** DATASET RECORDS follows **

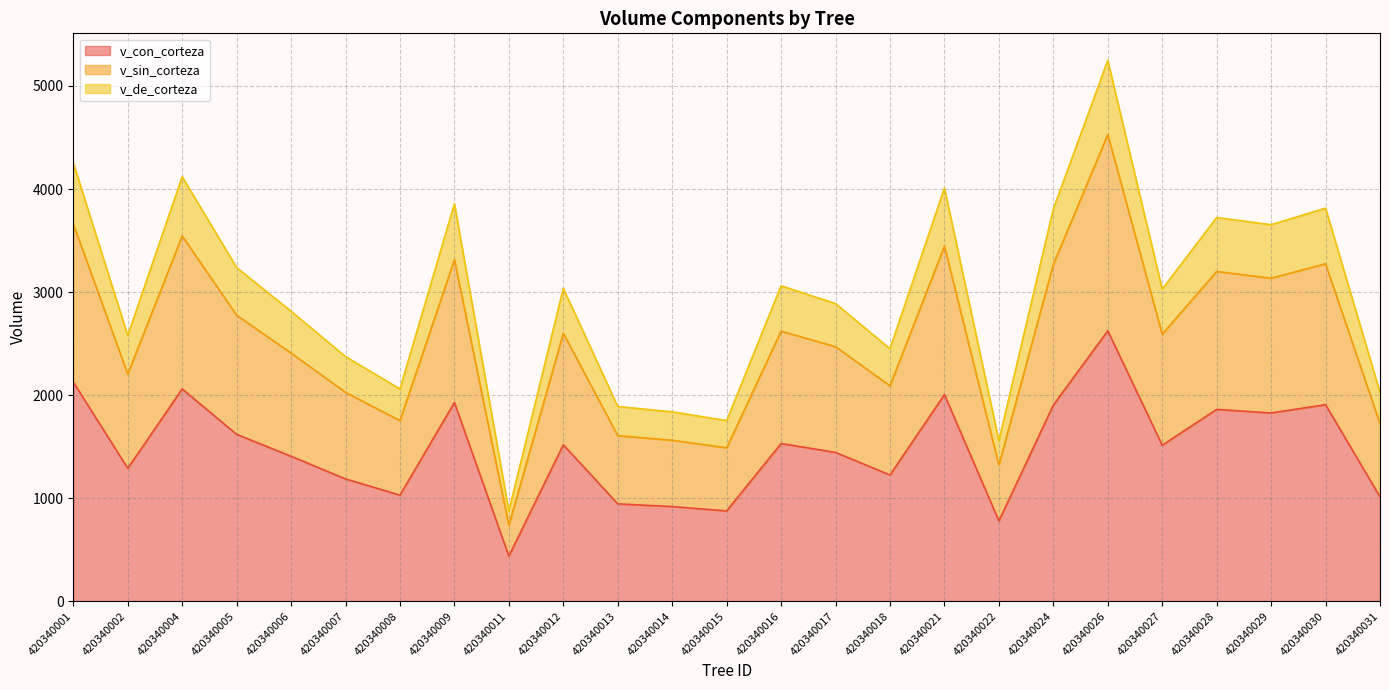

Is the value of v_sin_corteza at 420340017 greater than the value of v_con_corteza at 420340015?

Yes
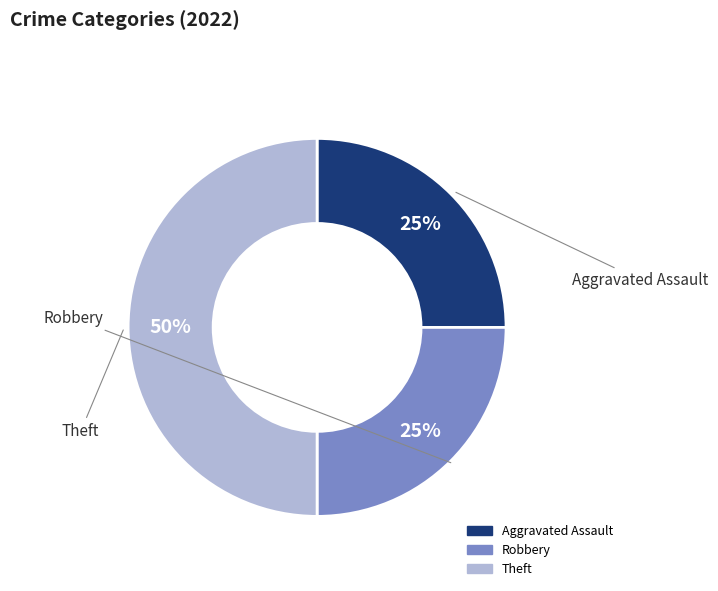

Which category has the biggest portion of the pie?

Theft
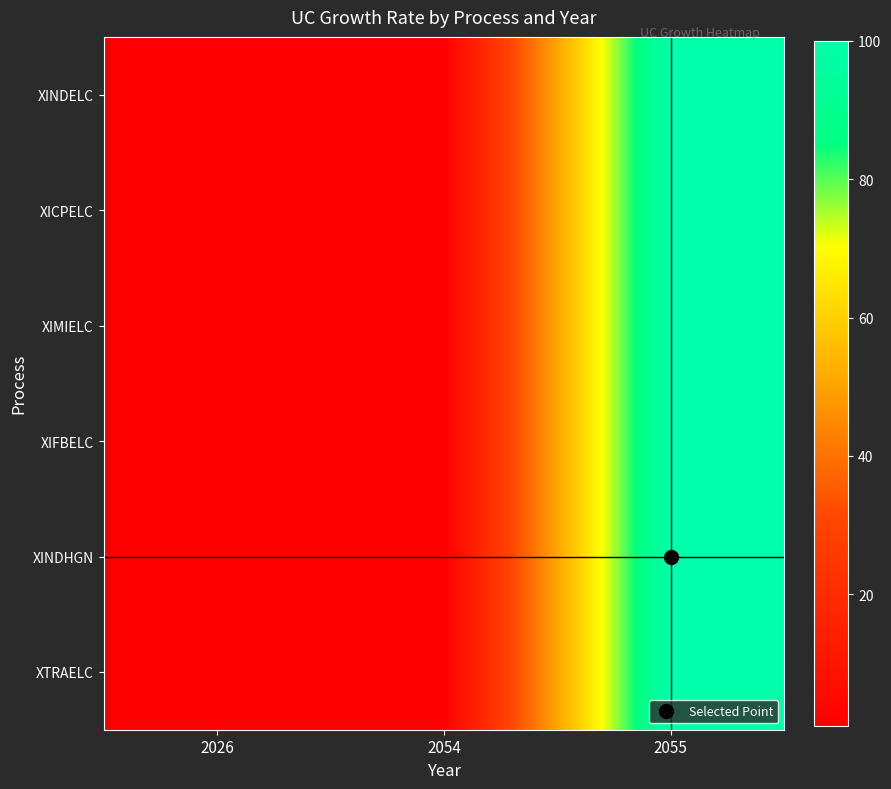

Reading left to right, what are all the values shown in this chart?

XINDELC: 2026=1.1	2054=1.1	2055=100.0
XICPELC: 2026=1.1	2054=1.1	2055=100.0
XIMIELC: 2026=1.1	2054=1.1	2055=100.0
XIFBELC: 2026=1.1	2054=1.1	2055=100.0
XINDHGN: 2026=1.1	2054=1.1	2055=100.0
XTRAELC: 2026=1.1	2054=1.1	2055=100.0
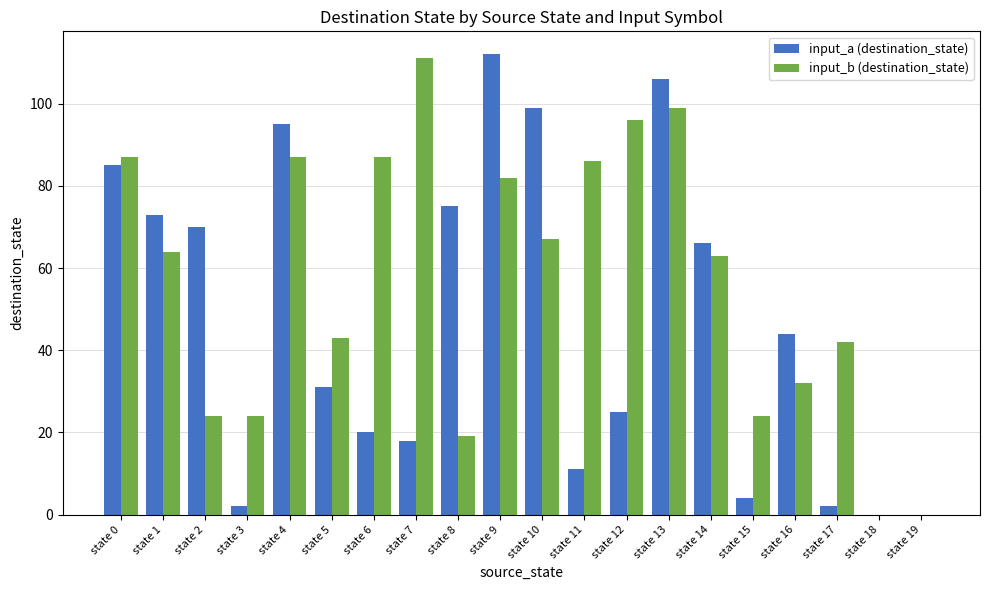

What are all the series names shown in the legend?

input_a (destination_state), input_b (destination_state)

** End of DATASET RECORDS **

# [TASK]
List every line in the listing above that contains the word "shown". Case counts, so only lines with that exact capitalization qualify.

# [ANSWER]
Reading left to right, what are all the values shown in this chart?
What are all the series names shown in the legend?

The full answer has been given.